Required work:
Whenever a line below includes the string "Theatre", show it.

Material for the task:
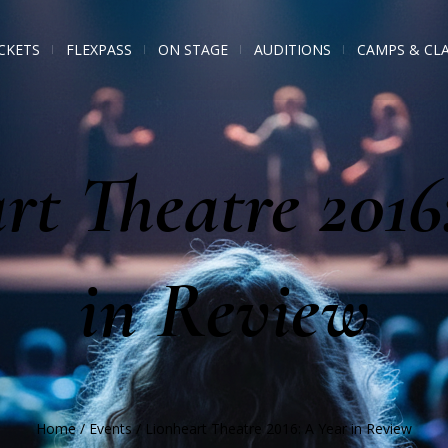
CKETS
FLEXPASS
ON STAGE
AUDITIONS
CAMPS & CL
rt Theatre 2016
in Review
Home
/
Events
/
Lionheart Theatre 2016: A Year in Review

Output below:
rt Theatre 2016
Lionheart Theatre 2016: A Year in Review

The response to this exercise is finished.